James Brooks | Juneau Empire Sen. Mia Costello, R-Anchorage, and Rep. Adam Wool, D-Fairbanks, smile as Gov. Bill Walker signs House Bill 132, which allows ride-sharing companies to operate in Alaska, on Thursday in the Capitol.

James Brooks | Juneau Empire Sen. Mia Costello, R-Anchorage, and Rep. Adam Wool, D-Fairbanks, smile as Gov. Bill Walker signs House Bill 132, which allows ride-sharing companies to operate in Alaska, on Thursday in the Capitol.

Lyft and Uber are now available in Alaska

Lyft and Uber have left the starting line.

In a brief ceremony Thursday afternoon, Gov. Bill Walker signed legislation allowing ride-sharing “transportation network companies” to begin work in the state. Those companies wasted no time; by Thursday afternoon, Lyft and Uber had each begun showing cars and fares in Anchorage, Fairbanks and Juneau.

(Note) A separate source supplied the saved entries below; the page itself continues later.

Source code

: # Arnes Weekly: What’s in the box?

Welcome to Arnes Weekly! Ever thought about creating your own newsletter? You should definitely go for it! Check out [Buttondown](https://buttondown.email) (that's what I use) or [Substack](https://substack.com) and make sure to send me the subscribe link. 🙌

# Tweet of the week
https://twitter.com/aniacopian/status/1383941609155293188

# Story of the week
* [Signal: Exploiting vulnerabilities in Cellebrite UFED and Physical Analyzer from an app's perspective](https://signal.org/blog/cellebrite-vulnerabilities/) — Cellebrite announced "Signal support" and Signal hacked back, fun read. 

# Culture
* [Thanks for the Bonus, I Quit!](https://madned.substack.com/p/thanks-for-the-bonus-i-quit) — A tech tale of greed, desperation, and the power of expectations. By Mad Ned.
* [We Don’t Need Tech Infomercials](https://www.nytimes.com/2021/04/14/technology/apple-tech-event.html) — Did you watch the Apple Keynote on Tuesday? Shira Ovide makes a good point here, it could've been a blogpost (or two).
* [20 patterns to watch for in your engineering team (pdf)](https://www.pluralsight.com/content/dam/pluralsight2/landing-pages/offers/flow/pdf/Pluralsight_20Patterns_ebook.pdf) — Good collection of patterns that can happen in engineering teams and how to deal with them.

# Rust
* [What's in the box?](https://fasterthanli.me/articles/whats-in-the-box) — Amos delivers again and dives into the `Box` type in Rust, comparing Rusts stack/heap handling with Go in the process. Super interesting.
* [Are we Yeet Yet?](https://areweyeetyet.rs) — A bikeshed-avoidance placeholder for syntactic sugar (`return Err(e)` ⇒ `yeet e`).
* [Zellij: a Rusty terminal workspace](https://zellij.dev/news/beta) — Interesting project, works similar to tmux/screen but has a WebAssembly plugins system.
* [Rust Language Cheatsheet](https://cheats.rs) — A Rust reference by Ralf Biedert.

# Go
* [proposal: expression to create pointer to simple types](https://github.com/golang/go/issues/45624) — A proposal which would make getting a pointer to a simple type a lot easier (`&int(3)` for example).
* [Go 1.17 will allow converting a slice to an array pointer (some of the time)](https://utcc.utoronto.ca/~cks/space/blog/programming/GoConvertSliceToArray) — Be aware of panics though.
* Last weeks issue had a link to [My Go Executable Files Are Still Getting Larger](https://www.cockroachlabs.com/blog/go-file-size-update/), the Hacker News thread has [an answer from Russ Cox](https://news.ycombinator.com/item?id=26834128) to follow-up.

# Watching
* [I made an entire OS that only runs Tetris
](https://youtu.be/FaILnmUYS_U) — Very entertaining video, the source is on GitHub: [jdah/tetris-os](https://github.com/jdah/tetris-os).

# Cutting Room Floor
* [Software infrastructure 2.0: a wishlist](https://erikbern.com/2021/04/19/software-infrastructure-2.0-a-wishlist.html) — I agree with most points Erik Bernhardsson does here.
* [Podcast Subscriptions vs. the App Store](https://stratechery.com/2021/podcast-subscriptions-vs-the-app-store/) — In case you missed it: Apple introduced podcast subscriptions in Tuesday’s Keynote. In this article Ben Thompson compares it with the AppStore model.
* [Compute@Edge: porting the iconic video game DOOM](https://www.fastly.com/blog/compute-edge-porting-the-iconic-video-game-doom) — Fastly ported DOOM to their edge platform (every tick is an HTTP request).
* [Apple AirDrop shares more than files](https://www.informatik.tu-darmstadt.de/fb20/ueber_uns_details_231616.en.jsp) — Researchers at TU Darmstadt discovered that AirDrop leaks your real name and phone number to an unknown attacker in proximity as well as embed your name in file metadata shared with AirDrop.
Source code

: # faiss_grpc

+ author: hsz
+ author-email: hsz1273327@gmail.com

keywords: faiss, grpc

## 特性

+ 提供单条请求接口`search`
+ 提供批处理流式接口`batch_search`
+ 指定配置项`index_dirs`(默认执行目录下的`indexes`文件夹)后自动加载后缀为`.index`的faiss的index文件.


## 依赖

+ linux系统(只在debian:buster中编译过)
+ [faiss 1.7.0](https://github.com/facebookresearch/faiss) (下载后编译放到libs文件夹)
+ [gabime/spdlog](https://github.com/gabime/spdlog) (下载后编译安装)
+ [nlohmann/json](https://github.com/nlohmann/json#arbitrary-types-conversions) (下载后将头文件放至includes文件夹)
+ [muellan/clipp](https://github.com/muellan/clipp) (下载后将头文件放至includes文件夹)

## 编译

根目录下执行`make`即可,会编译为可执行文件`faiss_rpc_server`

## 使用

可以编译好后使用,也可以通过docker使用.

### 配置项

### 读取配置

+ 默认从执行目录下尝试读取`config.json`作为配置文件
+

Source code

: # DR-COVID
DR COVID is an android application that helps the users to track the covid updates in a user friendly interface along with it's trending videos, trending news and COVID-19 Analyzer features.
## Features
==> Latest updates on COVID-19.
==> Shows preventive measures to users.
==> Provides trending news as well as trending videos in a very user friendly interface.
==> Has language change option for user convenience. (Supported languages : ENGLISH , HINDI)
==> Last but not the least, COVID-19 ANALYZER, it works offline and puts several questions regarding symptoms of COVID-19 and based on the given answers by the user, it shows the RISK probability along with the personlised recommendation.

Sponsored by Rep. Adam Wool, D-Fairbanks, and inspired by Sen. Mia Costello, R-Anchorage, House Bill 132 is the vehicle for Uber and Lyft to enter Alaska.

The 49th state is the 50th state to allow these companies to connect riders and freelance drivers through smartphone applications. HB 132 surmounted opposition from taxicab drivers, union organizers and municipal leaders who said the measure provides convenience at the cost of safety.

Those arguments failed to carry much weight with ordinary Alaskans, who remained overwhelmingly in support of HB 132 (and its predecessors) during the several years it took to become law.

“I think it’s something all Alaskans want, and we worked very hard on it,” Wool said as Walker formally signed the bill in the Cabinet Room of the Capitol.

“I think Alaskans want bipartisanship in our legislation, and that’s what this is,” Costello said, alluding to the fact that when her version of the Uber bill stalled in the House, Wool rescued the idea with a complementary plan.

“You signing it today is a real great step for Alaskans,” she told Walker.

“I’m very happy to sign it here today,” the governor said, adding that “some of the concerns of local government” will be addressed.

The nation’s two leading ride-sharing companies, Lyft and Uber are wasting no time activating their service in Alaska. A Lyft spokesman had stated by email that his company would have cars on the road as soon as the governor signed the bill, and that held true.

Uber said by email that it will launch its Anchorage service at 3 p.m. Friday, with Juneau service starting Monday and Fairbanks (plus the rest of the state) starting on Wednesday. Uber will host a launch party 6-8 p.m. Monday at Hangar on the Wharf. Similar events are planned for Anchorage and Fairbanks.

According to information provided by the Lyft app, several Lyft cars were operating in Anchorage and Fairbanks at 3 p.m. Thursday afternoon. None were shown in Juneau.

Even when cars start driving in Juneau, there will be limits.

A map on Lyft’s website shows the Mendenhall Glacier Visitor Center out of bounds. Also beyond Lyft’s range are the University of Alaska Southeast, Auke Bay (including the ferry terminal), much of North Douglas, and Thane Road past the Rock Dump district.

Both companies are recruiting drivers for their Alaska service, and Lyft is offering a discount for riders who use the code “LYFTLOVE17” in their smartphone application.